◆ **Requirement**: Images stay out. Everything else in the records is repeated exactly.

Task data: Begin

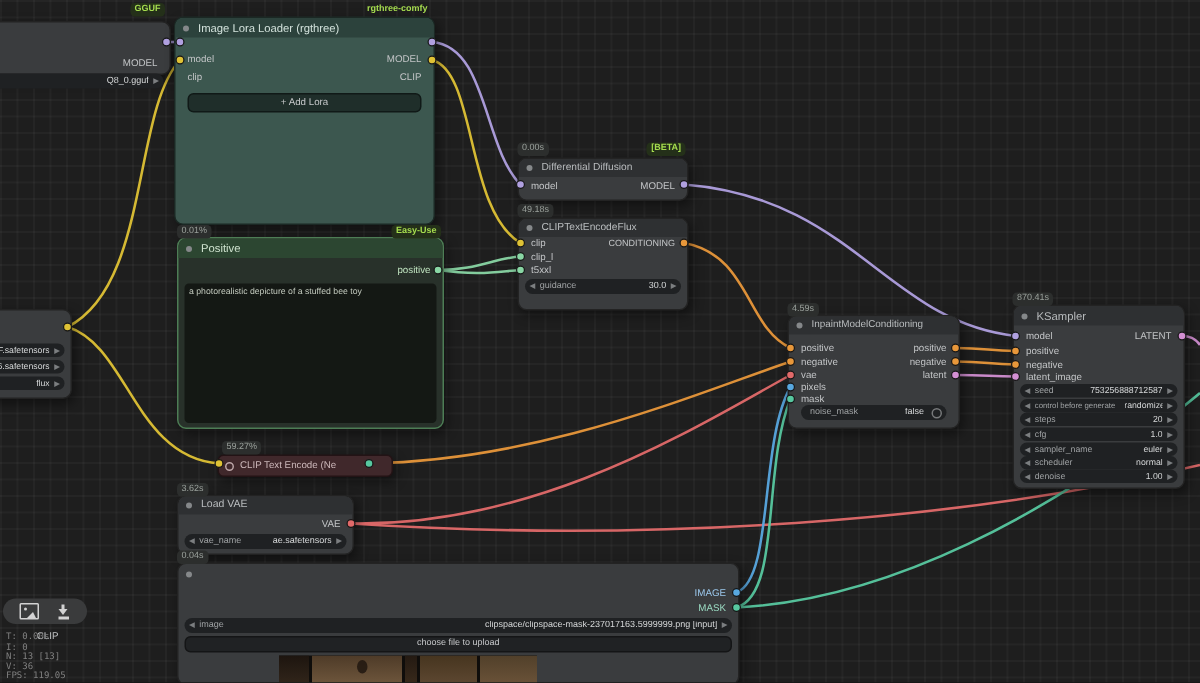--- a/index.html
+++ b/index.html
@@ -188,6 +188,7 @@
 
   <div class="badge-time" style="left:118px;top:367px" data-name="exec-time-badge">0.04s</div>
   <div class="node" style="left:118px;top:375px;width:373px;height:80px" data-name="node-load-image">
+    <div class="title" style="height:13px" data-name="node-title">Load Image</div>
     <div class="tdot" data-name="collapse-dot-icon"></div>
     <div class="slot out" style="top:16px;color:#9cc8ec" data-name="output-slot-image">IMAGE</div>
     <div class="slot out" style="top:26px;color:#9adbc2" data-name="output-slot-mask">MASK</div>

Task data: End

◆ **Exercise answer**:
--- a/index.html
+++ b/index.html
@@ -188,6 +188,7 @@
 
   <div class="badge-time" style="left:118px;top:367px" data-name="exec-time-badge">0.04s</div>
   <div class="node" style="left:118px;top:375px;width:373px;height:80px" data-name="node-load-image">
+    <div class="title" style="height:13px" data-name="node-title">Load Image</div>
     <div class="tdot" data-name="collapse-dot-icon"></div>
     <div class="slot out" style="top:16px;color:#9cc8ec" data-name="output-slot-image">IMAGE</div>
     <div class="slot out" style="top:26px;color:#9adbc2" data-name="output-slot-mask">MASK</div>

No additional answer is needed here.